EXCERPTED TEXT:

A team of Chinese astronomers, led by Zhi-Xiang Yu from Guizhou Normal University, has conducted a 15-year-long study of this star using data from NASA’s Fermi Gamma-ray Space Telescope. Their work, published on July 24 on the arXiv preprint server, reveals that PSR J0007+7303 is glitching—its rotation skipping and stalling like a clock with an unpredictable heartbeat.
What Are Pulsars, and Why Do They Glitch?
Pulsars are neutron stars, the ultra-dense remnants of supernova explosions. A single teaspoon of a neutron star’s matter would weigh as much as a mountain. These compact objects spin rapidly—sometimes hundreds of times per second—and emit beams of electromagnetic radiation from their magnetic poles. As they rotate, these beams sweep across Earth like the light from a lighthouse, creating a regular blinking pattern detectable from thousands of light-years away.
But sometimes, that regularity breaks.

WRITTEN PROBLEM A: Copy the rows from their first line up to and including the line with "building: (241, 485)". Keep every line as it stands, except increase each x and y coordinate by 63.

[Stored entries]
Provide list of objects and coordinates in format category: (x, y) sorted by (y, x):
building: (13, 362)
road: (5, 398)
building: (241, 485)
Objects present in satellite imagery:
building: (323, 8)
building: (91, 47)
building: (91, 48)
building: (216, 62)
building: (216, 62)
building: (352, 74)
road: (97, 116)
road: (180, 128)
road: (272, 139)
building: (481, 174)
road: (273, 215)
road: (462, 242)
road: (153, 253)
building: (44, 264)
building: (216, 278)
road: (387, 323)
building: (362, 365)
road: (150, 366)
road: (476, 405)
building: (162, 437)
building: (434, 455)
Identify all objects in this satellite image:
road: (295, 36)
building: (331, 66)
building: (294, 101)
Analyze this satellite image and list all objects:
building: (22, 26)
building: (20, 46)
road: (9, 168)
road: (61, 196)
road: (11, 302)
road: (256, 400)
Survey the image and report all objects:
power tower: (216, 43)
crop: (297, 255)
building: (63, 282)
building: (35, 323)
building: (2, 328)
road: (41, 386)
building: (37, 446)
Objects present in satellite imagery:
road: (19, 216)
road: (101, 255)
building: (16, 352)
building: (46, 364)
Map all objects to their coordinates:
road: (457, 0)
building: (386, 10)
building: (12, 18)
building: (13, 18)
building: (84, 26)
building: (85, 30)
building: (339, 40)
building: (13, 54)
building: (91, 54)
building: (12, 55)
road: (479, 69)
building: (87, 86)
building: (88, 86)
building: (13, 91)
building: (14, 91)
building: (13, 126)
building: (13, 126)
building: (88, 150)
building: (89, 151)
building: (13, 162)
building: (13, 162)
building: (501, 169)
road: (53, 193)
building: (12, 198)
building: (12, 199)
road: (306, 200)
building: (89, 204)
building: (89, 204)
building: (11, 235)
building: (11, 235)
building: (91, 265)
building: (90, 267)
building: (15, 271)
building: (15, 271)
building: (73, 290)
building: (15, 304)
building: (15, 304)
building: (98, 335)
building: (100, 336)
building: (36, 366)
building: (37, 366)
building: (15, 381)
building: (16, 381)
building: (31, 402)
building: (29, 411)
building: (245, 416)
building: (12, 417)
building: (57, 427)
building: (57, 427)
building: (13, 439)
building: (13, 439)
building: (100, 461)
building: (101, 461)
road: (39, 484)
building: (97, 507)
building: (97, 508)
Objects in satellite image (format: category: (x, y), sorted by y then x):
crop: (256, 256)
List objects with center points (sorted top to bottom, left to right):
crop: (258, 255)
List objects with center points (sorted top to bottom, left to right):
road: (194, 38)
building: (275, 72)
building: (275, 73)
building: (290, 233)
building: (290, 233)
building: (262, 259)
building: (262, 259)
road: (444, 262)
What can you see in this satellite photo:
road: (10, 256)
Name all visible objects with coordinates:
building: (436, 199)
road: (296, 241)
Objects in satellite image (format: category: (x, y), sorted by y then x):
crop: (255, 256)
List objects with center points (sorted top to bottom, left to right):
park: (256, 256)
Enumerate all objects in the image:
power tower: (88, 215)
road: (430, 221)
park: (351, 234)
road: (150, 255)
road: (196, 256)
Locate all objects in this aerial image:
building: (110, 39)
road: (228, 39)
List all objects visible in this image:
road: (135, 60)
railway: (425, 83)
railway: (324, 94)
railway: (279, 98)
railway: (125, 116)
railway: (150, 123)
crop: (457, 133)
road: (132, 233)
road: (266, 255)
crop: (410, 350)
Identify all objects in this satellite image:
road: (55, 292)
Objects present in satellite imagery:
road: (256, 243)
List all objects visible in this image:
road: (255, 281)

WRITTEN PROBLEM B:
Answer these questions using the pulsar excerpt:
(i) Which telescope's data did the astronomers use for their 15-year study?
(ii) What are neutron stars the remnants of?
(iii) From where do pulsars emit their beams of electromagnetic radiation?

FULL SOLUTION A:
Provide list of objects and coordinates in format category: (x, y) sorted by (y, x):
building: (76, 425)
road: (68, 461)
building: (304, 548)

FULL SOLUTION B:
(i) NASA's Fermi Gamma-ray Space Telescope
(ii) Supernova explosions
(iii) Their magnetic poles